> What the task requires: Your answer should be every line of the records that contains the word "header".

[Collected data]
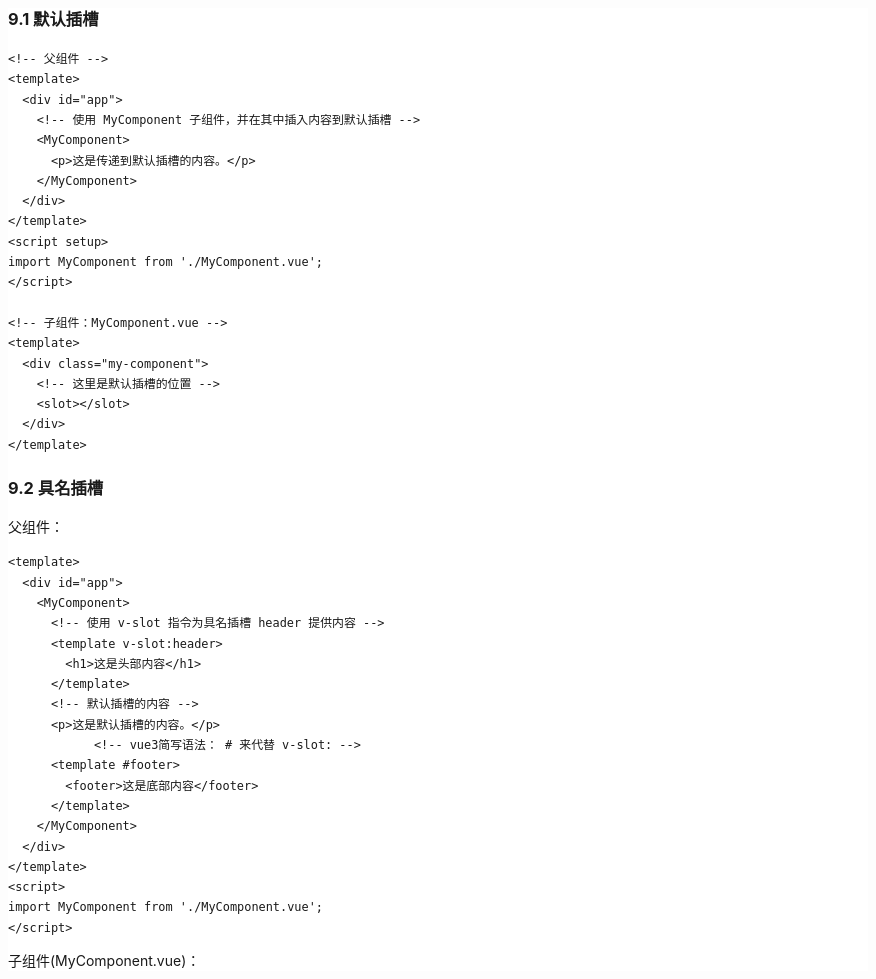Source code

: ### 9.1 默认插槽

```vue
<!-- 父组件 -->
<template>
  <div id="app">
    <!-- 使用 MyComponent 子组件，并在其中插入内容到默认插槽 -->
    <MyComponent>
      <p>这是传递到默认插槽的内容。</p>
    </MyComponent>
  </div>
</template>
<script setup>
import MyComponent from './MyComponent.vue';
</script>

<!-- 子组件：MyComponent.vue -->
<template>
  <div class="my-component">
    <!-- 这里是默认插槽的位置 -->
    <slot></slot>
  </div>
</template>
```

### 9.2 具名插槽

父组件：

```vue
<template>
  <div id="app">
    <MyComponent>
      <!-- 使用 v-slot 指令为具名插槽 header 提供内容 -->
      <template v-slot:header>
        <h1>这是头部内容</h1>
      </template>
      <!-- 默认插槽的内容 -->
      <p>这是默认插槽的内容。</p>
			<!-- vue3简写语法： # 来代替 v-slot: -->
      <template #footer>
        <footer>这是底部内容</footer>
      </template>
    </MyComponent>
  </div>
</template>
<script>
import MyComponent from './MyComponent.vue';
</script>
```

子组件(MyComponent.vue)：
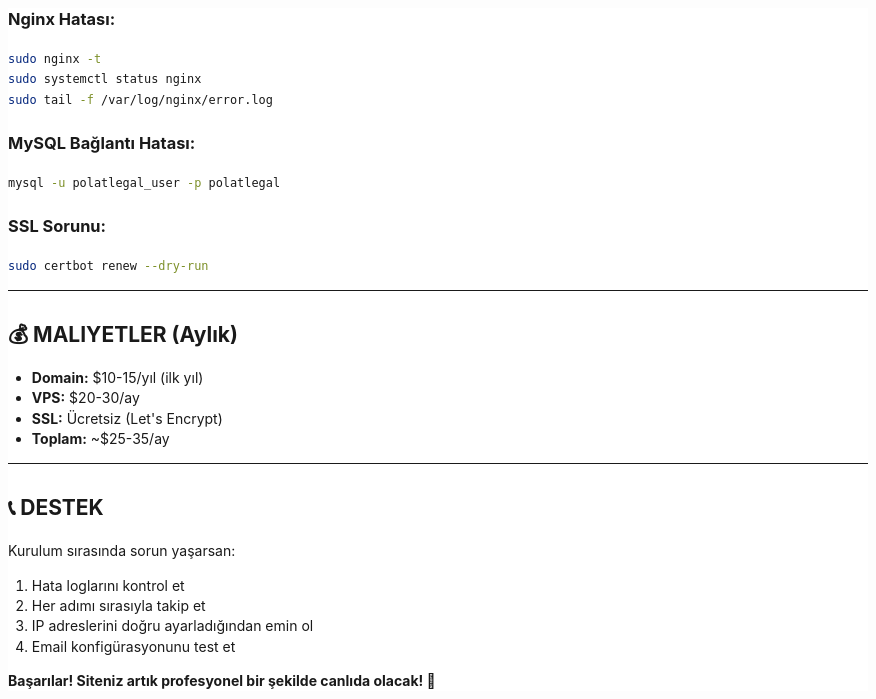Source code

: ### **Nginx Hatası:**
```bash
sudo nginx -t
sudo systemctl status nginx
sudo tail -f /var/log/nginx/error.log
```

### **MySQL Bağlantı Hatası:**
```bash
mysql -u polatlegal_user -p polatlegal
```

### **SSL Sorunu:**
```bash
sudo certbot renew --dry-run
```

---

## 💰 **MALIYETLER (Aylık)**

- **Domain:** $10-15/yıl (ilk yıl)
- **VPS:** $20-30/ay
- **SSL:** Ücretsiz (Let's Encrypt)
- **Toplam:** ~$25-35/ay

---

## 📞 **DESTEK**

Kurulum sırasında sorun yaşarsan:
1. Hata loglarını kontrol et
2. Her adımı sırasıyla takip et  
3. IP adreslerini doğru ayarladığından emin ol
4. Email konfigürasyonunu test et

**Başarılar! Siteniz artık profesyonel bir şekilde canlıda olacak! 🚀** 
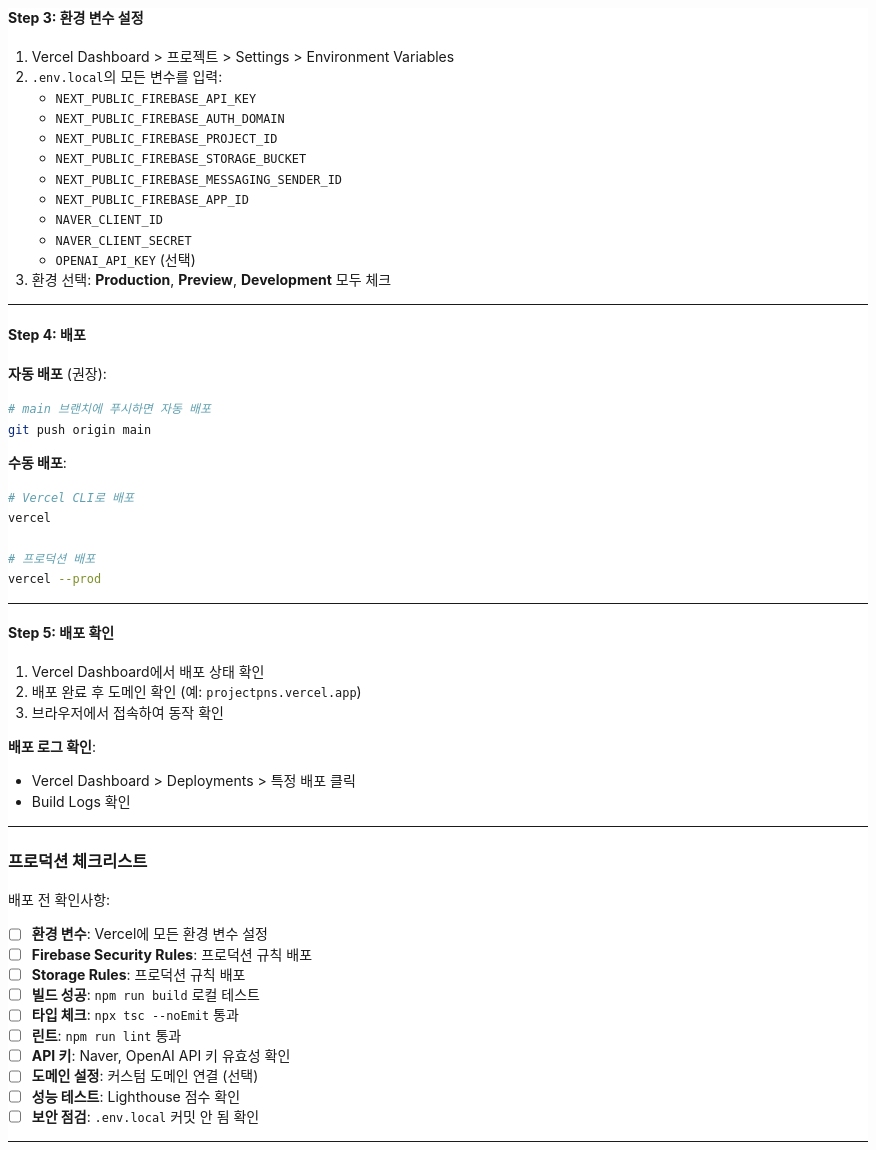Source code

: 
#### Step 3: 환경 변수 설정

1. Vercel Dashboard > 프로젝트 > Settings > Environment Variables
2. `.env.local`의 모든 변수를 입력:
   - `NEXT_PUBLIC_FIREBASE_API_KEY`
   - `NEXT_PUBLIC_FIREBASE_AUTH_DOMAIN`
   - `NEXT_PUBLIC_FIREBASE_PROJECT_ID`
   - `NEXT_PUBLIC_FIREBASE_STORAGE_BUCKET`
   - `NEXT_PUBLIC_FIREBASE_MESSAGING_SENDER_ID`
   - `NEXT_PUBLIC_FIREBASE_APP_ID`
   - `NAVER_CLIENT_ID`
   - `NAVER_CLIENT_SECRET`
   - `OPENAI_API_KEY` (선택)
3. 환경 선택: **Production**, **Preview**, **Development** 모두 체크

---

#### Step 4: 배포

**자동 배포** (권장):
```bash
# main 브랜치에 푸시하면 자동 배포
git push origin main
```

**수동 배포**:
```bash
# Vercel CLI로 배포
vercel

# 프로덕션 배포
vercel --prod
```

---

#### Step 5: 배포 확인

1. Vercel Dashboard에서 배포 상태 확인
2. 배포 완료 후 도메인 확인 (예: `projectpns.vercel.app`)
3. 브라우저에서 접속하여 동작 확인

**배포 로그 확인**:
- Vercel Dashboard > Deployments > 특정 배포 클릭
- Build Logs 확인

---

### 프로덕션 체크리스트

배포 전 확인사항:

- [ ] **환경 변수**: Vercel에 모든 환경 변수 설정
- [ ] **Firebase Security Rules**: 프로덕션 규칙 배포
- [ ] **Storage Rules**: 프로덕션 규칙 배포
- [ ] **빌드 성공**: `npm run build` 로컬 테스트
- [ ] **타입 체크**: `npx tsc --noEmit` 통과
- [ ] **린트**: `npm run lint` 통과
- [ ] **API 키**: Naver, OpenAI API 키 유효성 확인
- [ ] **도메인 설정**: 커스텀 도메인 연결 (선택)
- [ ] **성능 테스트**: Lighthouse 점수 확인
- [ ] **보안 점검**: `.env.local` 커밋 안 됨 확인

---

> Response to the exercise:
      <!-- 使用 v-slot 指令为具名插槽 header 提供内容 -->
      <template v-slot:header>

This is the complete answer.